- Country: United States of America
- State: Virginia
- County: Fairfax

Area
- • Total: 6.38 sq mi (16.52 km^{2})

Population (2020)
- • Total: 6,549
- • Density: 1,027/sq mi (396.4/km^{2})
- Time zone: UTC-5 (Eastern (EST))
- • Summer (DST): UTC-4 (EDT)
- FIPS code: 5109072

= Braddock, Virginia =

Braddock is a census-designated place in Fairfax County, Virginia, United States. It was first listed as a CDP in the 2020 census with a population of 6,549.

==Demographics==
Braddock first appeared as a census designated place in the 2020 U.S. census.

=== 2020 Census ===

Braddock CDP, Virginia – Racial and ethnic composition Note: the US Census treats Hispanic/Latino as an ethnic category. This table excludes Latinos from the racial categories and assigns them to a separate category. Hispanics/Latinos may be of any race.
| Race / Ethnicity (NH = Non-Hispanic) | Pop 2020 | 2020 |
|---|---|---|
| White alone (NH) | 3,851 | 58.80% |
| Black or African American alone (NH) | 248 | 3.79% |
| Native American or Alaska Native alone (NH) | 5 | 0.08% |
| Asian alone (NH) | 1,560 | 23.82% |
| Native Hawaiian or Pacific Islander alone (NH) | 2 | 0.03% |
| Other race alone (NH) | 43 | 0.66% |
| Mixed race or Multiracial (NH) | 422 | 6.44% |
| Hispanic or Latino (any race) | 418 | 6.38% |
| Total | 6,549 | 100.00% |

At the 2020 census (some information from the 2022 American Community Survey) there were 6,549 people, 2,231 housing units and 2,240 households residing in the CDP. The population density was 1,026.5 /mi2. The average housing unit density was 349.7 /mi2. The racial makeup of the CDP was 59.83% White, 3.91% African American, 0.17% Native American, 23.93% Asian, 0.03% Pacific Islander, 2.35% from other races, and 9.79% from two or more races. Hispanic or Latino of any race was 6.38% of the population.
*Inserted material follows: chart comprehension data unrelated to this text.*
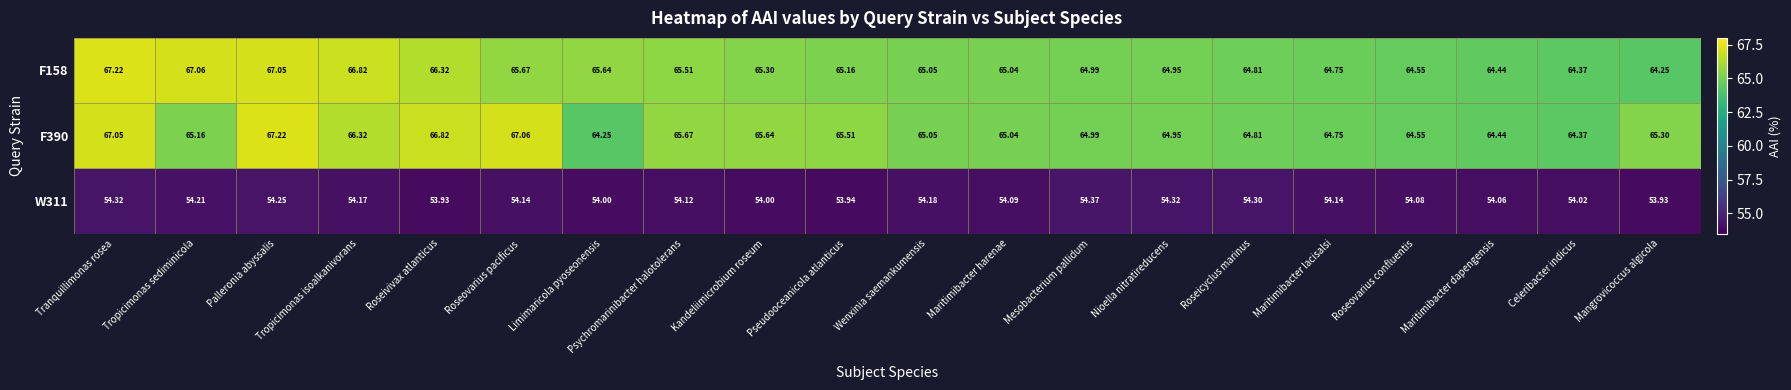

At which label is F390 closest to 65?

Mesobacterium pallidum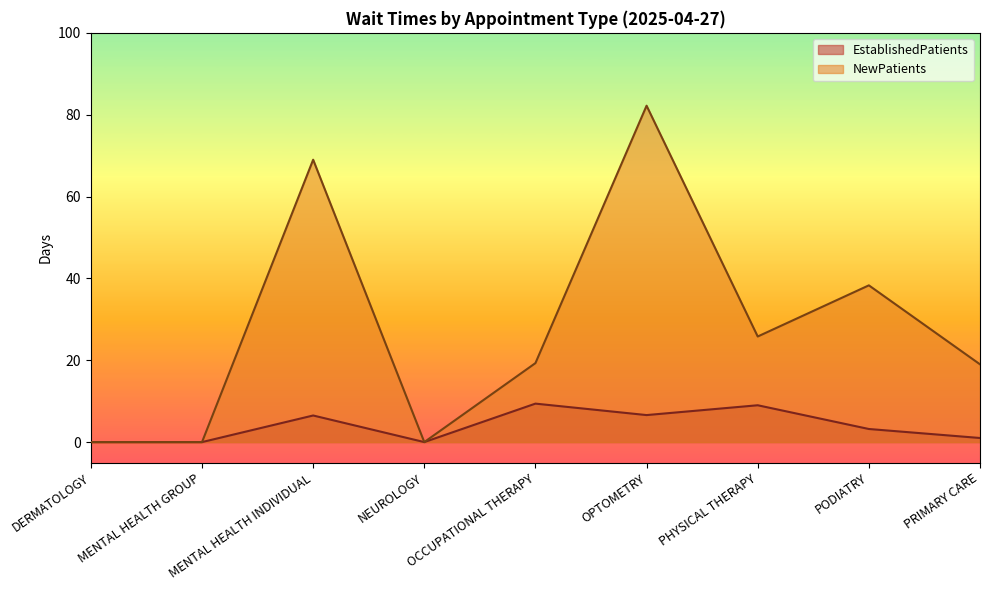

Which series changed the most between OPTOMETRY and PRIMARY CARE?

NewPatients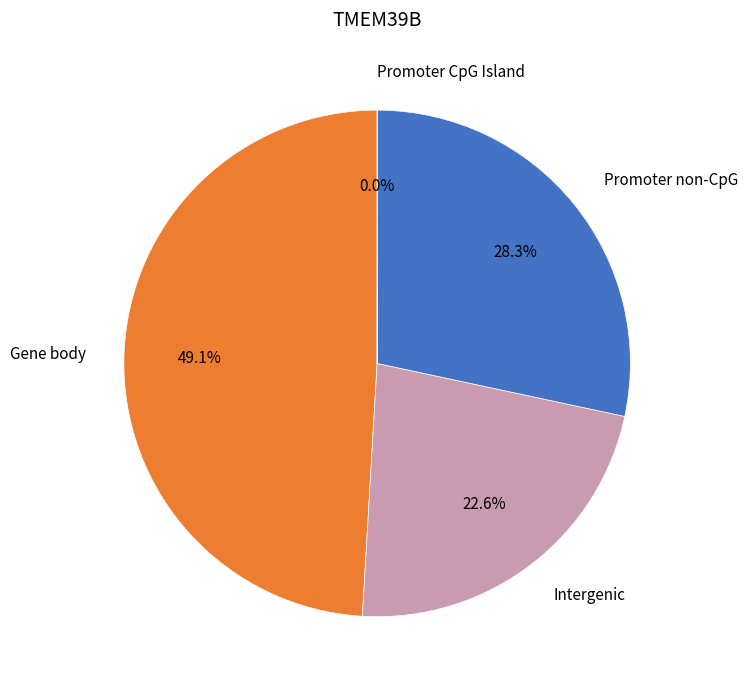

How much of the chart is everything except Gene body?

50.9%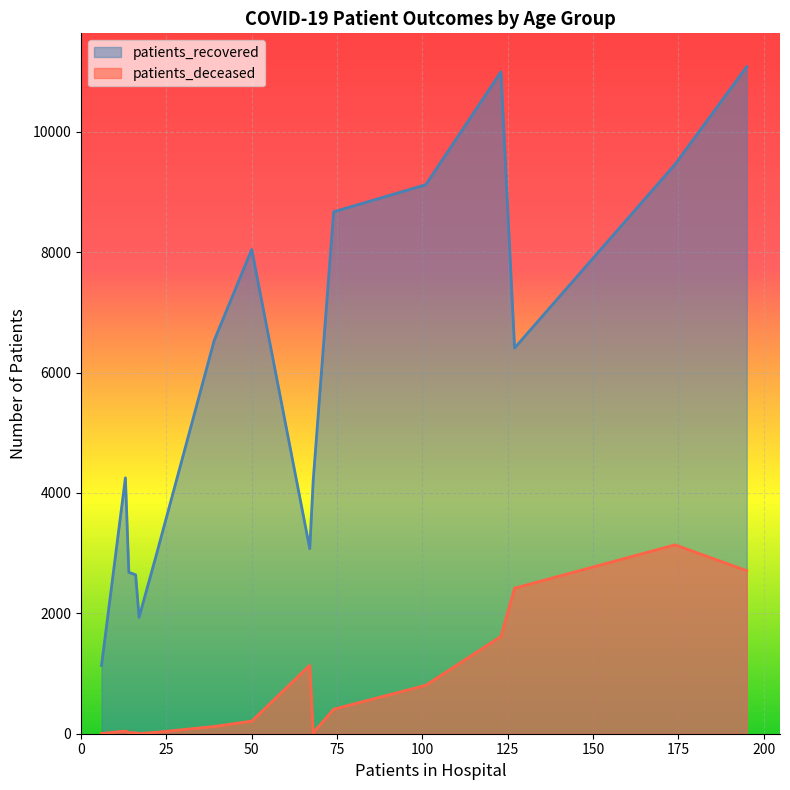

List the series in order of their peak value, highest first.

patients_recovered, patients_deceased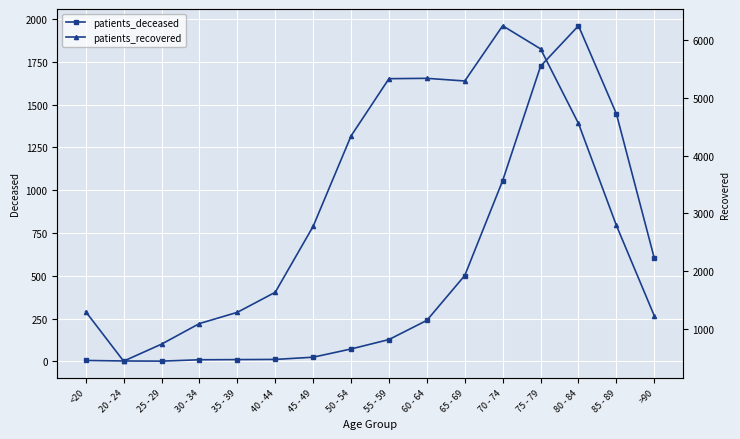

What is the difference between the patients_recovered values at 40 - 44 and 80 - 84?

2929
Of the family households, 73.1% were married couples, 7.4% were a male family householder with no spouse, and 15.9% were a female family householder with no spouse. The average family household had 3.26 people.

The median age was 48.3, 22.6% of people were under the age of 18, and 22.6% were 65 years of age or older. The largest ancestry is the 15.2% who had English ancestry, 21.0% spoke a language other than English at home, and 21.7% were born outside the United States, 84.3% of whom were naturalized citizens.

The median income for a household in the CDP was $229,100. 11.8% of the population were military veterans, and 71.1% had a batchelor's degree or higher. In the CDP 0.1% of the population was below the poverty line, none of those under age 18 and 0.2% of those age 65 or over, with 3.1% of the population without health insurance.